Unten findet ihr ein ausführliches Beispielprojekt.
Solltet ihr noch Fragen haben, postet ins eality Forum.

Im nächsten Tutorial wird es wieder etwas anschaulicher und bunter zu gehen, wenn wir uns Resourcen, Brushes und Styles ansehen.

Beispielprojekt herunterladen

Kommentare

7 Nachrichten zu “Silverlight Tutorial: Transformationen und DataBinding”

  1. Stephan on 2. Februar 2010 12:43

    schönes tutorial …..
    ich habe gerade eine ähnliches problem …
    wie kann ich per code die zieleigenschaft value eines sliders an die scale x und scal y property binden, damit beide achsen zeitgleich skaliert werden wenn ich den slider bewege ….
    in xaml ist das kein problem, aber in code schaffe ich es nur das er das letzt erstellte binding ausführt

  2. Andrej on 2. Februar 2010 15:21

    Das ist in SL leider etwas problematisch, da man im Gegensatz zur WPF nicht ScaleX und -Y als Zieleigenschaften des Bindings verwenden kann.

    Eine Lösung wäre es, den Slider an Width und Height des Objektes zu binden: Width=“{Binding ElementName=slider, Path=Value}“ Height=“{Binding ElementName=slider, Path=Value}“, falls es lediglich ums Vergrößern geht.

    Eine andere wäre, das ValueChanged-Event des Sliders im Code-Behind zu behandeln, der ScaleTransform einen Namen zu geben und dann ScaleX und ScaleY im Code-Behind direkt auf den Sliderwert zu setzen (also ohne Binding).

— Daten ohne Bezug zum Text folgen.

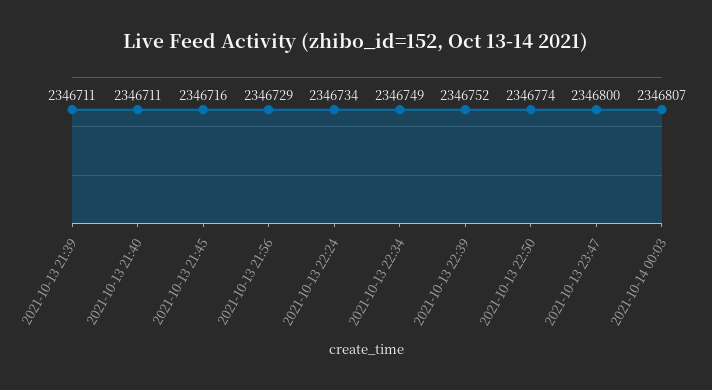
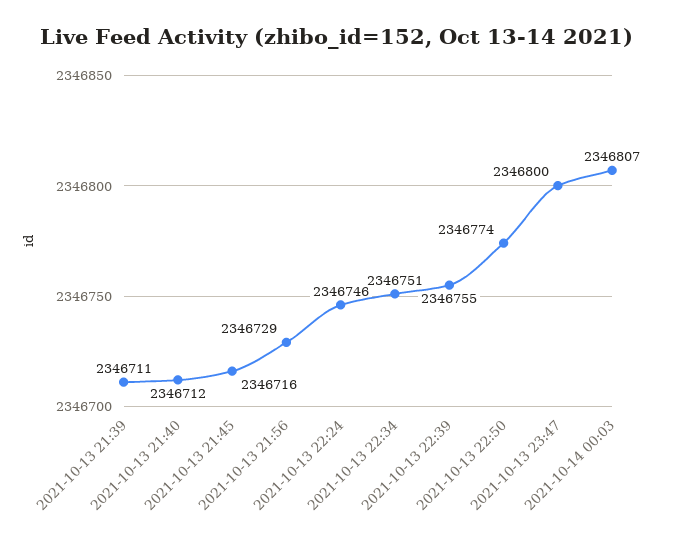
2021-10-13 21:40: 2346711 -> 2346712
2021-10-13 22:24: 2346734 -> 2346746
2021-10-13 22:34: 2346749 -> 2346751
2021-10-13 22:39: 2346752 -> 2346755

    Die „richtige“ Lösung dafür ist ein sog. Attached Behavior zu verwenden, aber das ist leider zu Umfangreich um das hier als Comment zu beschreiben.

    Falls Du noch weitere Fragen hast, poste besser ins Forum. 😉

  3. Ecki on 29. März 2010 21:15

    Viel Dank für die Grundlagen-Tutorials – haben mir beim Einstieg in Silverlight sehr geholfen

  4. Johannes on 23. Juni 2010 16:54

    Danke für die Tutorials, bin echt begeistert, was man mit Silverlight tolles anstellen kann…

  5. MasterSam on 23. Juli 2010 23:16

    Respekt, sehr anschaulich erklärt
    Was ich mich aber frage, lohnt es sich noch Silverlight zu lernen?

  6. Andrej on 24. Juli 2010 17:46

    @MasterSam:

    Auf jeden Fall. Im Gegensatz zu Flash ist zwar die Verbreitung von SL noch nicht so hoch, was aber wohl daran liegt, dass SL erst seit knapp 3 Jahre existiert, Flash hingegen viel länger.

    Man sollte deswegen (momentan) davon absehen, komplette Webseiten in SL zu schreiben. Onlineapplikationen in SL stehen den Desktop-Pendants aber um nichts nach, man kann auf der visuellen und technischen Seite unglaubliche Anwendungen schreiben.

    Aus Programmierersicht möchte ich gar meinen, dass die Kombo aus C#, XAML und SL was Spaßfaktor und Produktivität angeht momentan ungeschlagen ist.

    Wenn man erstmal hinter einige Sachen wie Lookless Control Model, ViewModel-Pattern, Templating, Styling, DataBinding steigt merkt man, wie genial das Framework designt ist und wie einfach es ist, eindrucksvolle Programme zu entwickeln.

  7. passsy on 16. September 2010 15:29

    Vielen Dank für das Tutorial. Hat sicher viel Zeit gekostet, die war es aber Wert. Würde mich freuen mehr zu lesen.